Старик, любовник мамы Ингрид, перестал приходить и приносить им еду, и они голодали. И все люди вокруг тоже. Мама Ингрид постоянно плакала. Целыми днями они просто сидели в квартире и слушали, как рвутся бомбы. Все ближе и ближе…

Потом пришли вражеские солдаты. Они заходили во все дома и квартиры и насиловали немецких женщин. Трое солдат ворвались в их дом и изнасиловали маму Ингрид, пока Ингрид пряталась в буфете. После этого у мамы Ингрид наступила депрессия, она просто лежала целыми днями, и искать еду и воду приходилось Ингрид.
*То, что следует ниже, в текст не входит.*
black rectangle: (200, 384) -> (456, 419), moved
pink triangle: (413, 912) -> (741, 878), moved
Потом бомбежки прекратились. В родном районе Ингрид поселились русские. Они заняли все дома и квартиры, а посреди улицы поставили огромную палатку. Некоторые русские были хорошие, они давали Ингрид сигареты для мамы и хлеб. Почти весь Берлин разбомбили, куча домов развалилась, везде валялся мусор и кирпичи, ничего не работало, воду приходилось брать из труб на улице и носить домой в ведрах.

Русские солдаты говорили, что Гитлер умер, что Россия выиграла войну, Берлин теперь часть России, и Ингрид станет русской, а не немкой. Очень многих немцев угоняли в Россию работать на заводах, даже стариков. Ингрид с мамой тоже отправили работать, они вместе с другими женщинами разбирали горы камня и кирпичей, расчищая место. Их кормили в уличных кухнях. Каждый день они стояли в очереди за хлебом и супом.
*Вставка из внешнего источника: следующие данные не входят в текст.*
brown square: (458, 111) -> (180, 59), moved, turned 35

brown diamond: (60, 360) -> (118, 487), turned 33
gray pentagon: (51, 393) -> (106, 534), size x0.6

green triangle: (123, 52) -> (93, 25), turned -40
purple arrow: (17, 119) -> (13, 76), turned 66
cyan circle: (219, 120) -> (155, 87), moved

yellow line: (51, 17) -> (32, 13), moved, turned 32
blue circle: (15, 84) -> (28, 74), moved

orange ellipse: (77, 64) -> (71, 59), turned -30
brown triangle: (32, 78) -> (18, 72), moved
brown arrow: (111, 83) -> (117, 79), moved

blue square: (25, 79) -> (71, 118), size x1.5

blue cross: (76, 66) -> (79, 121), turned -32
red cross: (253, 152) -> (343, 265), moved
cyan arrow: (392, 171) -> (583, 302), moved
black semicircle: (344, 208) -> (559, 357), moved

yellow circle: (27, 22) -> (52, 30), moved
Мама Ингрид нашла себе нового парня, русского офицера по имени Илья. Он был огромного роста и бородатый. Он приходил к ним, и Ингрид сидела в кухне, пока ее мама была в постели с этим офицером. Но вообще он был милый и приносил им еду — колбасу, шоколад и печенье. А маме Ингрид он приносил водку, и иногда они напивались, и тогда Ингрид уходила на улицу и играла среди развалин.

Тогда очень много ребятни играло на улицах и в разбомбленных зданиях. Они все были как Ингрид. Отцы у всех погибли. Лето стояло жаркое, и иногда дети находили в домах мертвые тела. По запаху. Везде стояли разбитые немецкие танки и старые помятые машины.
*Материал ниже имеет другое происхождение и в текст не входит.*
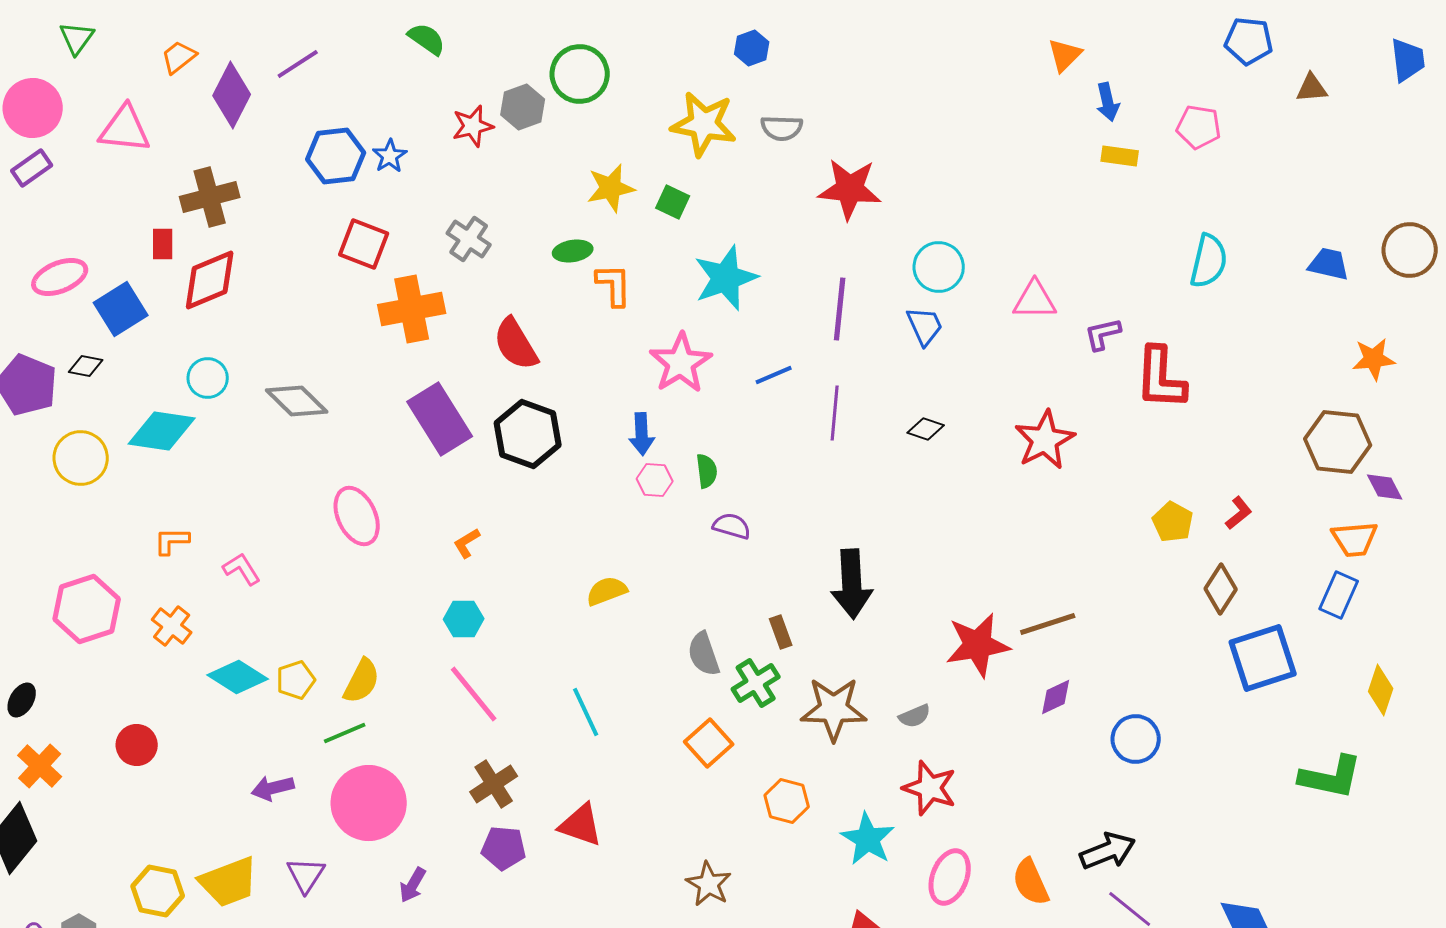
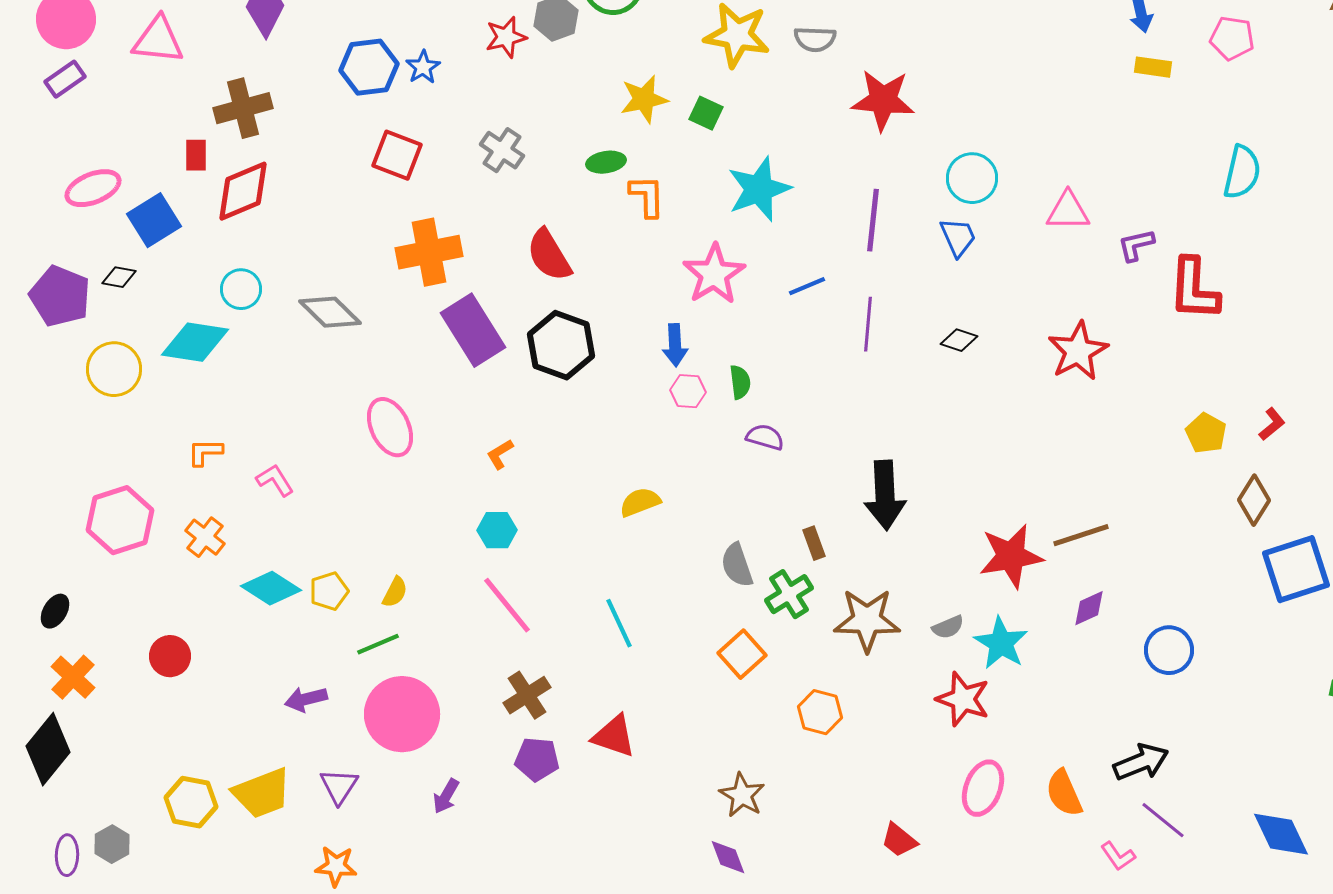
orange cross: (412, 309) -> (429, 252), moved
yellow semicircle: (362, 681) -> (395, 592), size x0.7
cyan star: (868, 839) -> (1001, 643), moved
Однажды дети впятером играли во дворе среди куч щебенки и песка. У них нашелся кусочек мела, и они решили поиграть в дочки-матери. На земле нарисовали дом, Ингрид была ребенком, две девочки постарше — мамой и папой, а еще один мальчик — младшим братом. Пятая девочка бегала по двору и споткнулась о кучу мусора. Там оказалась бомба, которая взорвалась. Ингрид отбросило через весь двор, как куклу, и она ничего не видела из-за дыма и пыли в воздухе. Она обожгла щеку, и по лицу текла кровь. Все остальные дети погибли.